-------- Source

About us / Contact

The Classical Music Network

CD

Europe : Paris, Londn, Zurich, Geneva, Strasbourg, Bruxelles, Gent
America : New York, San Francisco, Montreal                       WORLD


Newsletter
Your email :

 

Back

07/06/2024
Frédéric Chopin : Sonate pour piano n° 2 en si bémol mineur, opus 35
Ludwig van Beethoven : Sonate pour piano n° 29 en si bémol majeur « Hammerklavier », opus 106

Beatrice Rana (piano)
Enregistré à la Sala Sinopoli, Rome (30 avril, 2 mai, 12 et 13 juillet 2023) – 71’20
Warner Classics 5054197897658





Frédéric Chopin : Ballades n° 1, opus 23, n° 2, opus 38, n° 3, opus 47, et n° 4, opus 52 – Prélude en do dièse mineur, opus 45 – Sonate pour piano n° 2 en si bémol mineur, opus 35
Florian Krumpöck (piano)
Enregistré du au Kurhaus de Semmering (11‑14 septembre 2018) – 70’09
Sony 19658826202





La Deuxième Sonate de Chopin, célèbre pour sa marche funèbre, est certainement l’une des œuvres les plus enregistrées de l’histoire du disque, mais il est toujours intéressant de voir des pianistes d’aujourd’hui s’attaquer à ce monument : sa richesse est telle que chaque nouvelle interprétation est en mesure d’offrir des découvertes et d’en renouveler notre écoute. Deux éditeurs discographiques majeurs (Warner Classics et Sony Music) proposent ainsi chacun une nouvelle version du chef‑d’œuvre, dans des approches très différentes l’une de l’autre.


L’Italienne Beatrice Rana (née en 1993) est une étoile montante du piano d’aujourd’hui, dont le parcours discographique a jusqu’à présent été jalonné de belles réussites. Son dernier album couple la sonate de Chopin avec la Sonate « Hammerklavier » de Beethoven, association pour le moins incongrue que la pianiste s’emploie à justifier dans le livret, en déclarant qu’« elles sont toutes deux liées à la peur de la mort et à la peur de la solitude ». Il est permis de penser que tant qu’à associer Chopin avec ses prédécesseurs, la Douzième Sonate de Beethoven (dont la Marche funèbre a inspiré Chopin) aurait été plus appropriée, ou, de façon plus originale, la Sonate D. 625 de Schubert, dont le final n’est pas sans anticiper celui de l’Opus 35.

----------------

• **Série de consignes**
**a.** D'après la critique des enregistrements de Chopin, en quelle année Beatrice Rana est-elle née ?
**b.** Prolongez la critique des enregistrements de Chopin au-delà de sa dernière phrase.

-------- Entrées répertoriées

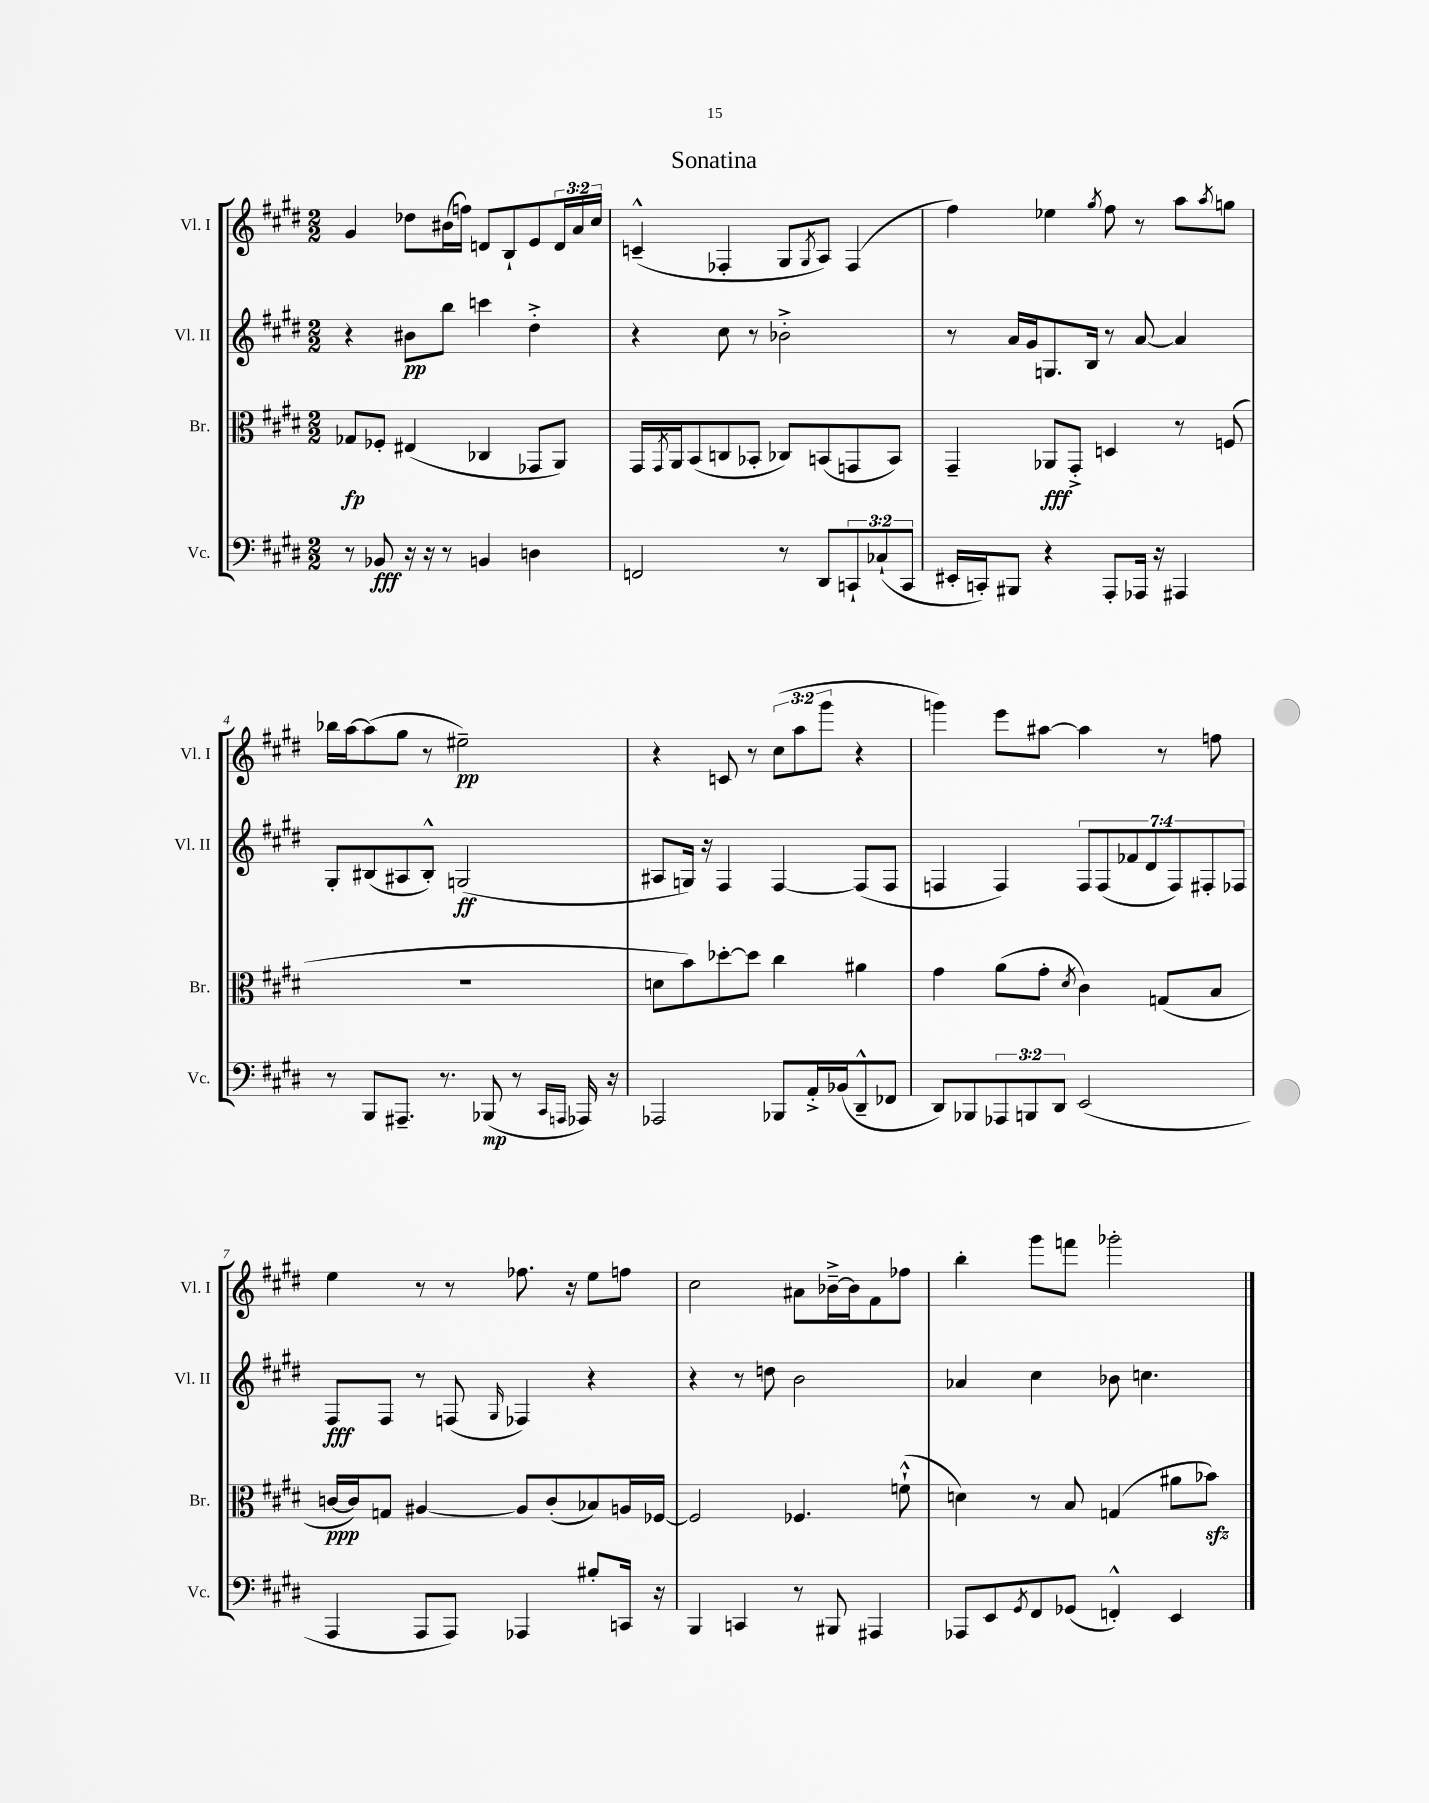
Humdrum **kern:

**kern	**kern	**kern	**kern
*staff4	*staff3	*staff2	*staff1
*clefF4	*clefC3	*clefG2	*clefG2
*k[f#c#g#d#]	*k[f#c#g#d#]	*k[f#c#g#d#]	*k[f#c#g#d#]
*M2/2	*M2/2	*M2/2	*M2/2
8r	8G-/L	4r	4g#/
8BB-/	8F-'/J	.	.
16r	(4E#/	8b#\L	8dd-\L
16r	.	.	.
8r	.	8bb\J	(16b#\L
.	.	.	16ff\JJ)
4BB/	4C-/	4ccc\	8d/L
.	.	.	8B`/
4D\	8GG-/L	4dd#'^\	8e/
.	8AA/J)	.	24d/L
.	.	.	24a/
.	.	.	24cc#/JJ
=	=	=	=
2FF/	16GG#/LL	4r	(4c~^^/
.	8qGG#/	.	.
.	16AA/J	.	.
.	(8BB/	.	.
.	8C/	8cc#\	4F-'/
.	8BB-'/J	8r	.
8r	8C-/L)	2b-'^\	8G#/L
.	.	.	8qG#/
8DD#/L	(8BB/	.	8A/J)
12CC`/	8GG/	.	(4F-/
(12C-`/	.	.	.
.	8BB/J)	.	.
12CC/J	.	.	.
=	=	=	=
16EE#'/LL	4GG#~/	8r	4ff#\)
16CC'/J)	.	.	.
8BBB#/J	.	16a/LL	.
.	.	16g#/J	.
4r	8AA-/L	8.G/	4ee-\
.	8GG#'^/J	.	.
.	.	16B/Jk	.
.	.	.	8qgg#/
8AAA'/L	4D/	8r	8ff#\
16AAA-/Jk	.	[8a/	8r
16r	.	.	.
4AAA#/	8r	4a/]	8aa\L
.	.	.	8qaa/
.	(8F/	.	8gg\J
=	=	=	=
8r	1r	8G#'/L	16bb-\LL
.	.	.	[16aa\J
8BBB/L	.	(8B#/	(8aa\]
8.AAA#~/J	.	8A#/	8gg#\J
.	.	8B#'^^/J)	8r
8.r	.	.	.
.	.	(2G/	2ee#~\)
(8BBB-/	.	.	.
8r	.	.	.
16qqCC#/LL	.	.	.
16qqAAA/JJ	.	.	.
16AAA-/)	.	.	.
16r	.	.	.
=	=	=	=
2AAA-/	8d\L	8A#/L	4r
.	8b\)	16G/Jk)	.
.	.	16r	.
.	[8dd-'\	4F#/	8c/
.	8dd-\]J	.	8r
8BBB-/L	4cc#\	[4F#/	(12cc#\L
.	.	.	12aa\
16AA'^/L	.	.	.
.	.	.	12ggg#\J
(16BB-/J	.	.	.
8DD#~^^/	4a#\	(8F#/]L	4r
8FF-/J	.	8F#/J	.
=	=	=	=
8DD#/L)	4g#\	4F/	4ggg\)
8BBB-/	.	.	.
12AAA-/	(8a\L	4F/)	8eee\L
12BBB/	.	.	.
.	8g#'\J	.	[8aa#\J
12DD#/J	.	.	.
.	8qd#/	.	.
(2EE/	4c#\)	14F/L	4aa#\]
.	.	(14F/	.
.	.	14f-/	.
.	.	14d#/	.
.	(8G/L	.	8r
.	.	14F/)	.
.	.	14F#'/	.
.	8B/J	.	8ff\
.	.	14F-/J	.
=	=	=	=
4AAA/	[16c/LL	8F#/L	4ee\
.	16c/]J)	.	.
.	8G/J	8F#/J	.
8AAA/L	[4A#/	8r	8r
8AAA/J)	.	(8F/	8r
.	.	16qqG#/	.
4AAA-/	8A#/]L	4F-/)	8.ff-\
.	(8c'/	.	.
.	.	.	16r
8B#'/L	8B-/)	4r	8ee\L
16CC/Jk	16A/L	.	8ff\J
16r	[16F-/JJ	.	.
=	=	=	=
4BBB/	2F-/]	4r	2cc#\
4CC/	.	8r	.
.	.	8dd\	.
8r	4.F-/	2b\	8a#\L
8BBB#/	.	.	[16b-~^\L
.	.	.	16b-\]J
4AAA#/	.	.	8f#\
.	(8f`^^\	.	8ff-\J
=	=	=	=
8AAA-/L	4d\)	4a-/	4bb'\
8EE/	.	.	.
8qGG#/	.	.	.
8FF#/	8r	4cc#\	8ggg#\L
(8GG-/J	8B/	.	8fff\J
4FF'^^/)	(4G/	8b-\	2ggg-'\
.	.	4.cc\	.
4EE/	8a#\L	.	.
.	8b-\J)	.	.
==	==	==	==
*-	*-	*-	*-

----------------

• **Les réponses**
**a.** En 1993.

**b.**
Placée en ouverture du disque, la Deuxième Sonate de Chopin déçoit : certes, Beatrice Rana dispose de moyens pianistiques et d’un tempérament fougueux qui lui permettent de faire forte impression dans certains passages, tels que l’introduction théâtrale du premier mouvement, les rafales rageuses du Scherzo ou encore le début de la Marche funèbre, dont la sonorité détimbrée crée un effet lugubre assez saisissant. Néanmoins, l’interprétation d’ensemble est grevée par des partis pris trop appuyés : tout au long de la sonate, Beatrice Rana accentue les contrastes de rythme, de volume et de timbre, au risque de désarticuler chaque mouvement. A la fébrilité du Scherzo, par exemple, fait suite un Trio volontairement morne et aux phrasés quasi précieux, qui s’étire en longueur. Le crescendo de la Marche funèbre apparaît de même forcé, et le tempo, bien trop lent, n’a plus rien de celui d’une marche.


Un certain nombre de ces maniérismes se retrouvent dans la Sonate « Hammerklavier », même si la sonorité de la pianiste, se faisant plus franche et précise, convient mieux à Beethoven qu’à Chopin. Là aussi, la maîtrise instrumentale est impressionnante, en particulier dans le premier mouvement et dans la fugue finale. En revanche, le sublime Adagio sostenuto central est inégal, avec un son une nouvelle fois privé de couleur au départ, mais qui s’épanouit en de beaux moments par la suite. Le voyage métaphysique que constitue ce mouvement connaît en revanche de nouveaux passages à vide au fil de son développement.


En définitive, la conception d’ensemble de Beatrice Rana ne semble pas très arrêtée : si certains éléments sont bien rendus, elle semble justement privilégier l’anecdote plutôt que l’épopée, le détail plutôt que la fresque. Surtout, a vitalité avec laquelle elle se joue des difficultés pianistiques confère à cette Hammerklavier un côté ludique, quasi espiègle, qui manque un peu de substance et lui ôte tout caractère « funèbre » et « angoissant ». Cela nous ramène au point de départ, et à la pertinence discutable du couplage avec la sonate de Chopin : sous les doigts de Beatrice Rana, cette sonate ne traduit en rien « la peur de la mort et de la solitude ».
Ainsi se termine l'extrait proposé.